Hot compress is the most effective method. Hot compress on sore local muscles can promote blood circulation, improve metabolism and accelerate the relief and recovery of muscle soreness, especially with slight stretching or massage, which will accelerate the elimination of delayed muscle soreness and promote it to return to normal.

How to avoid post-exercise pain;

Sufficient preparation activities before warm-up exercise, such as low-intensity aerobic exercise or low-load weight training, will relax the joints of muscle activity areas, accelerate blood circulation, and properly stretch the active muscle groups.

The load and time of gradual exercise should be gradual, and should not exceed the scope of personal ability.

Avoid centrifugal contraction. Doing unfamiliar or infrequent sports, especially engaging in repeated centrifugal muscle contraction, is more likely to cause muscle soreness, and centrifugal contraction should be avoided.

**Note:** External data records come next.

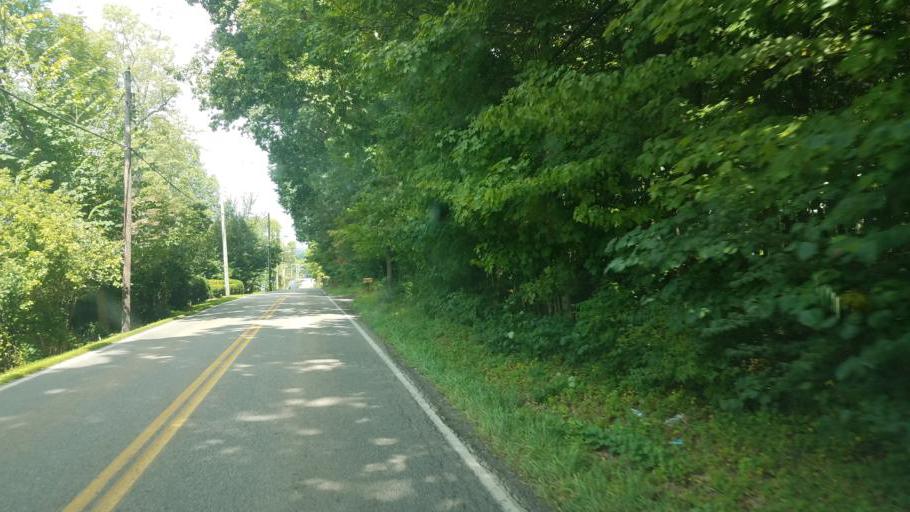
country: US
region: Ohio
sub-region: Knox County
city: Mount Vernon
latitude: 40.3907
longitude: -82.4640
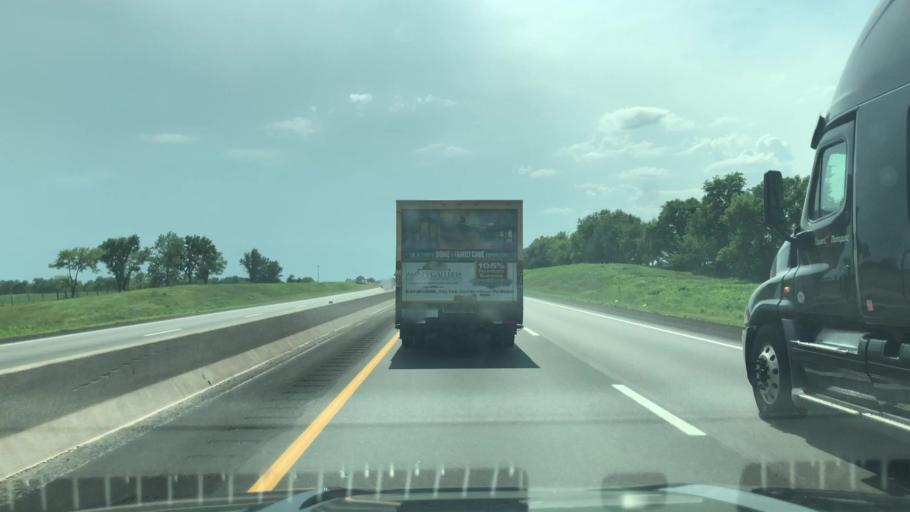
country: US
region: Oklahoma
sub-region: Craig County
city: Vinita
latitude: 36.6592
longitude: -95.0950
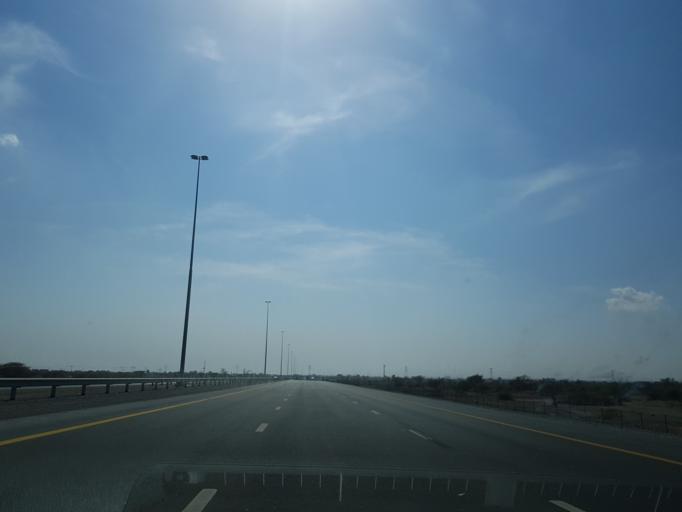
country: AE
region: Ra's al Khaymah
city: Ras al-Khaimah
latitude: 25.7086
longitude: 55.9988
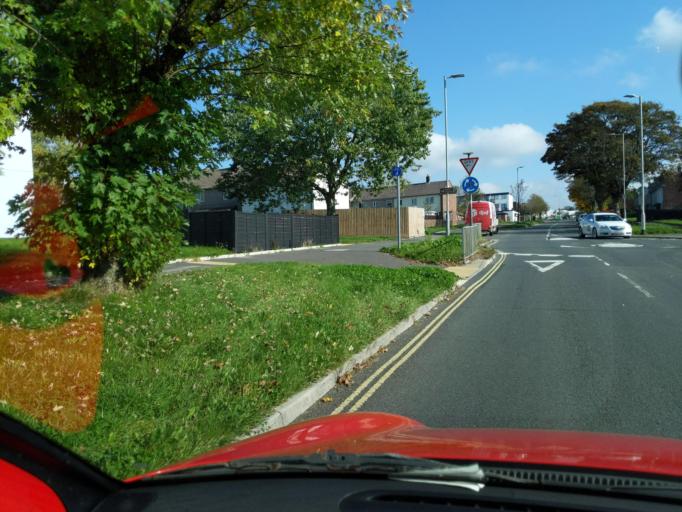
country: GB
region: England
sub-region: Plymouth
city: Plymouth
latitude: 50.4286
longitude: -4.1283
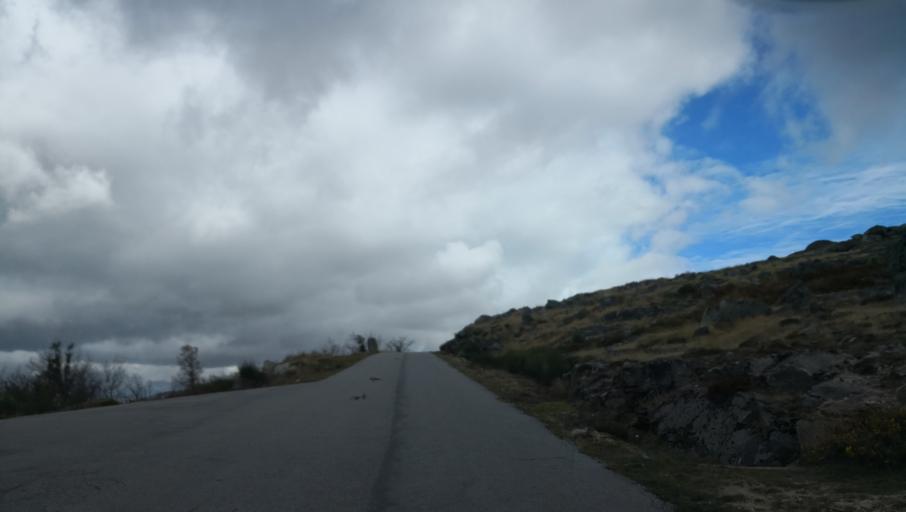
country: PT
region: Vila Real
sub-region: Vila Real
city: Vila Real
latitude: 41.3744
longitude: -7.8299
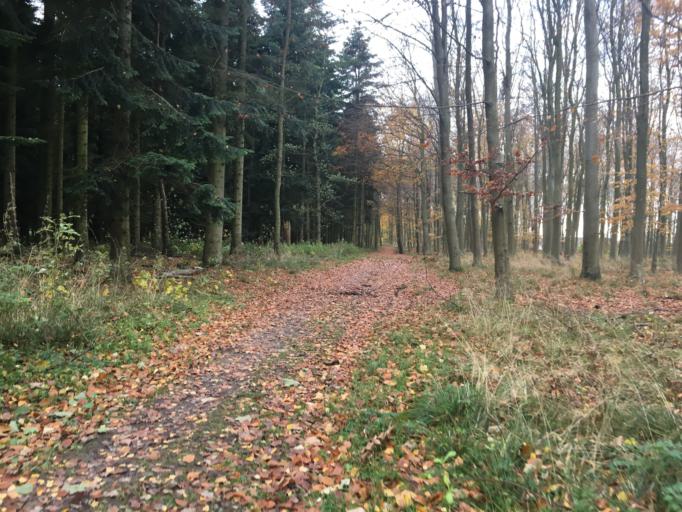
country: DK
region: South Denmark
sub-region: Faaborg-Midtfyn Kommune
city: Faaborg
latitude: 55.0769
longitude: 10.2249
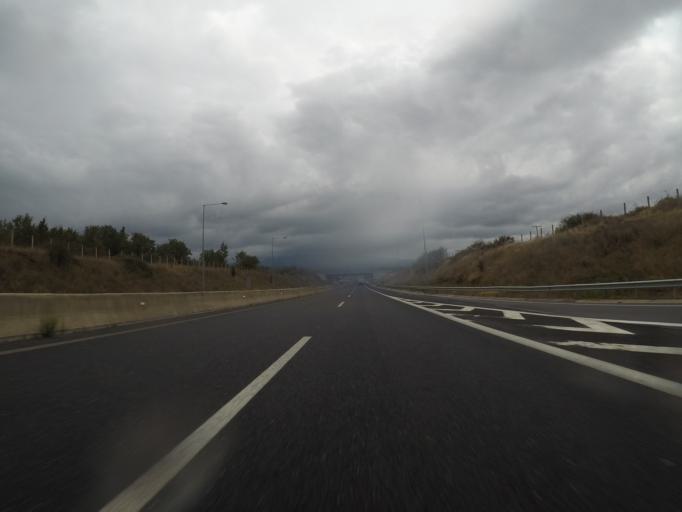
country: GR
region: Peloponnese
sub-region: Nomos Arkadias
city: Megalopoli
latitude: 37.3813
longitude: 22.1646
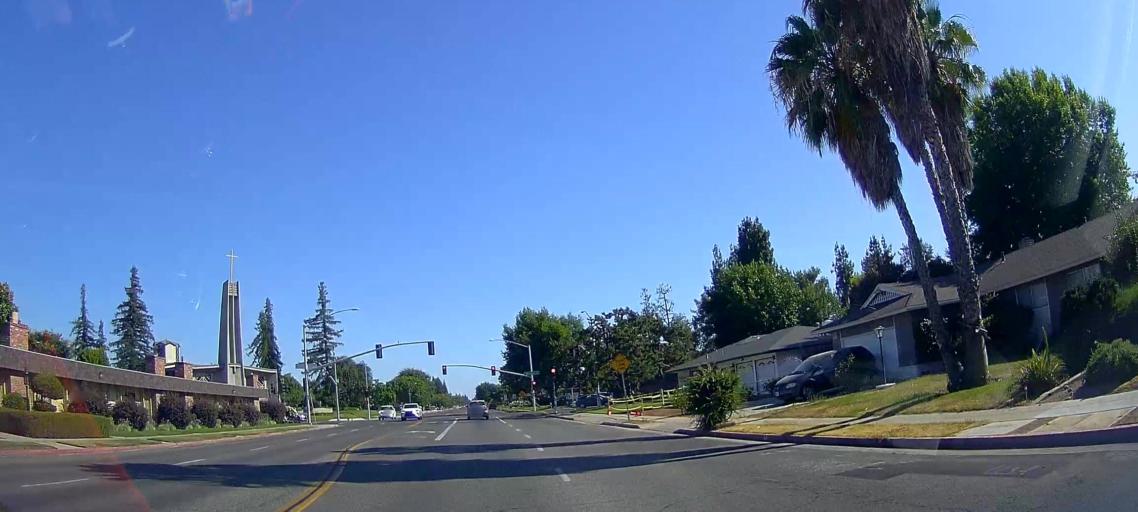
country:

Avoid excessive exercise. Many people seldom exercise at ordinary times, but exercise occasionally. They have to be exhausted before they feel "addicted", and it is inevitable that they will have backache and leg pain the next day. So people who don't exercise often should pay attention to enough exercise. Because a lot of exercise not only can't achieve the purpose of exercise, but also is harmful to the body.

Relaxation Exercise It is very important to relax after strenuous exercise, especially the stretching of the active parts, which can promote circulation and help to slow down or even avoid muscle soreness.

Regular exercise depends on long-term persistence and regularity, which can not only exercise, but also improve the body's tolerance and reduce muscle soreness.